┌──

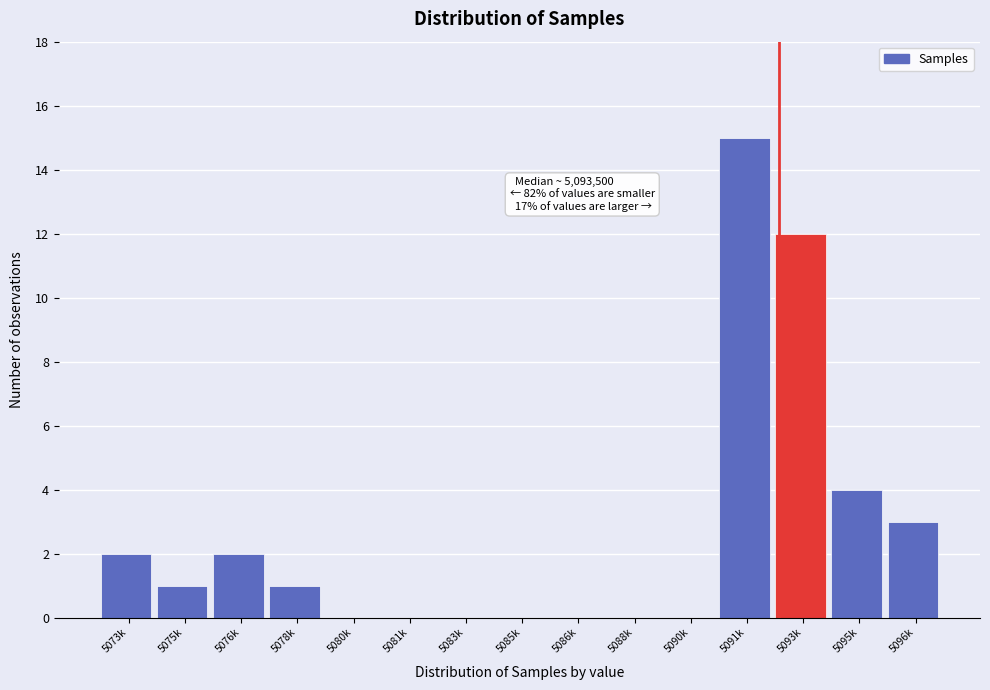

Reading left to right, transcribe all the data shown in this chart.

5073k=2	5075k=1	5076k=2	5078k=1	5080k=0	5081k=0	5083k=0	5085k=0	5086k=0	5088k=0	5090k=0	5091k=15	5093k=12	5095k=4	5096k=3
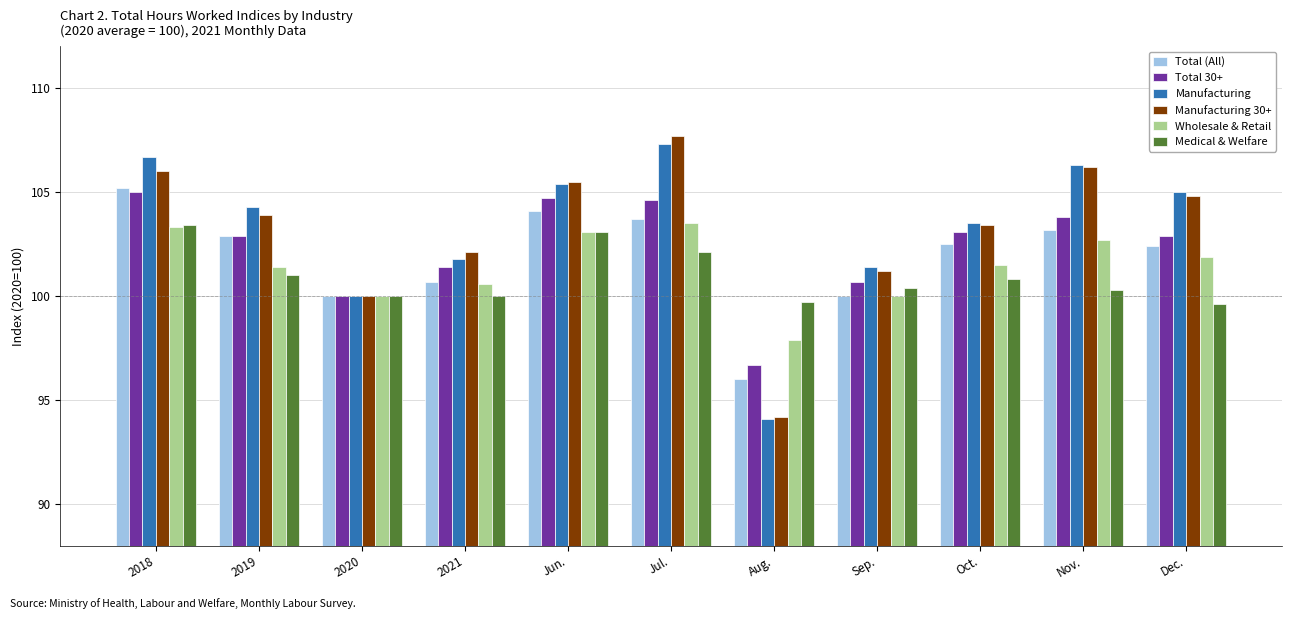

How many groups of bars are there?

11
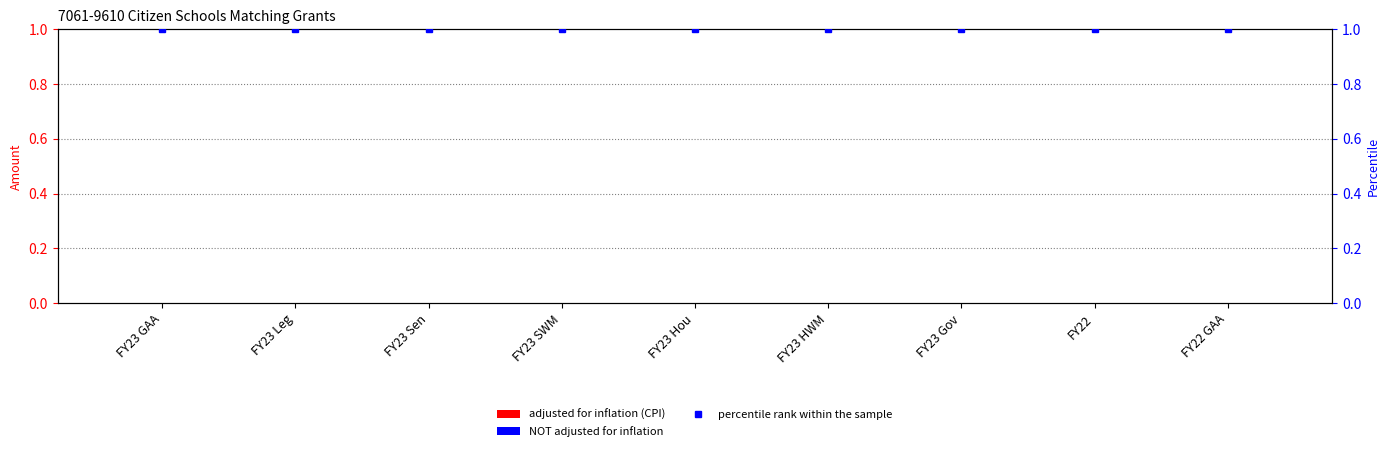

Is the value of percentile rank within the sample at FY22 GAA greater than the value of NOT adjusted for inflation at FY23 SWM?

Yes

└──

### Task prompt
Reproduce every line of the entries above verbatim, leaving out the pictures.

### Expected output
Reading left to right, transcribe all the data shown in this chart.

5073k=2	5075k=1	5076k=2	5078k=1	5080k=0	5081k=0	5083k=0	5085k=0	5086k=0	5088k=0	5090k=0	5091k=15	5093k=12	5095k=4	5096k=3

How many groups of bars are there?

11

Is the value of percentile rank within the sample at FY22 GAA greater than the value of NOT adjusted for inflation at FY23 SWM?

Yes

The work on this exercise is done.